* _Records to use_:
# # #

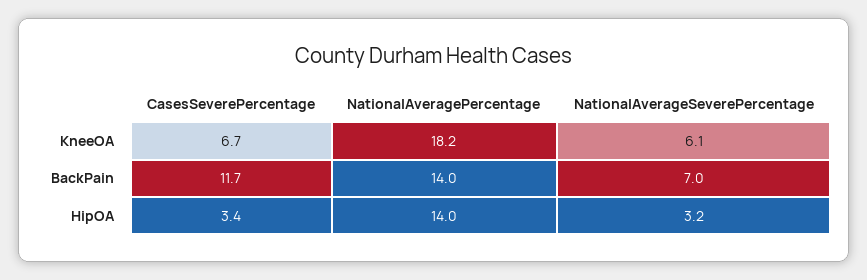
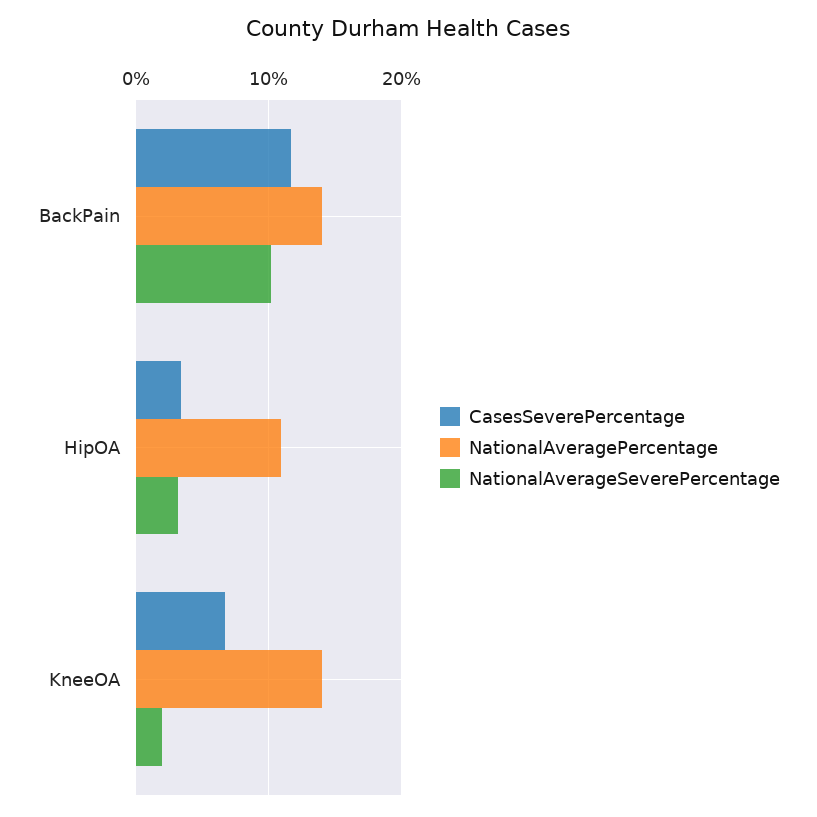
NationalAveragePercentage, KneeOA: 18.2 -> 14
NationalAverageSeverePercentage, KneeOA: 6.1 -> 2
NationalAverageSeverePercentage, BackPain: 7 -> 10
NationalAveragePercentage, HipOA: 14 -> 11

# # #

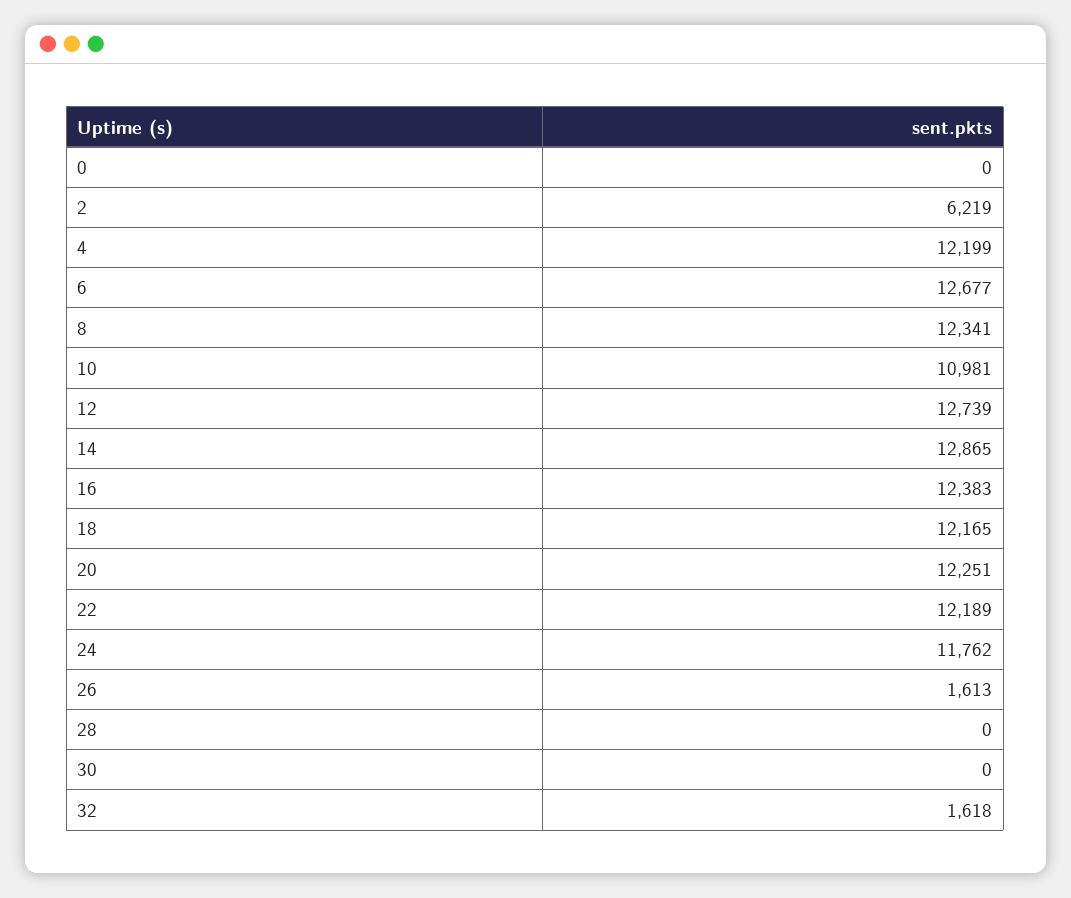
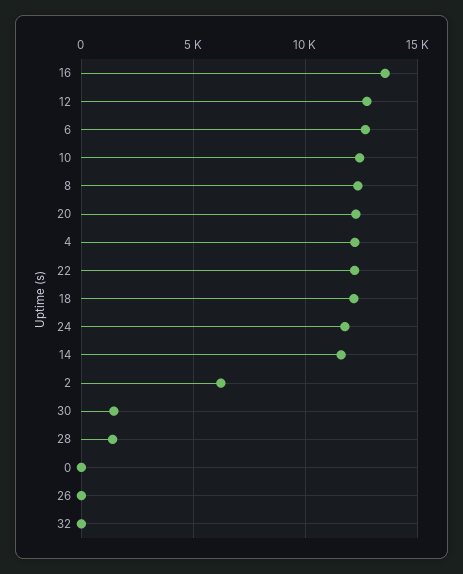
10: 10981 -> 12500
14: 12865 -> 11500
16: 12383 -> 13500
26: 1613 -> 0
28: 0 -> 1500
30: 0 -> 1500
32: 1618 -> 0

# # #

* _Required work_:
Go back to the listing above. Copy word for word the lines from the one with "NationalAveragePercentage, KneeOA: 18.2 -> 14" through the one with "NationalAveragePercentage, HipOA: 14 -> 11", and nothing more.

* _Answer area_:
NationalAveragePercentage, KneeOA: 18.2 -> 14
NationalAverageSeverePercentage, KneeOA: 6.1 -> 2
NationalAverageSeverePercentage, BackPain: 7 -> 10
NationalAveragePercentage, HipOA: 14 -> 11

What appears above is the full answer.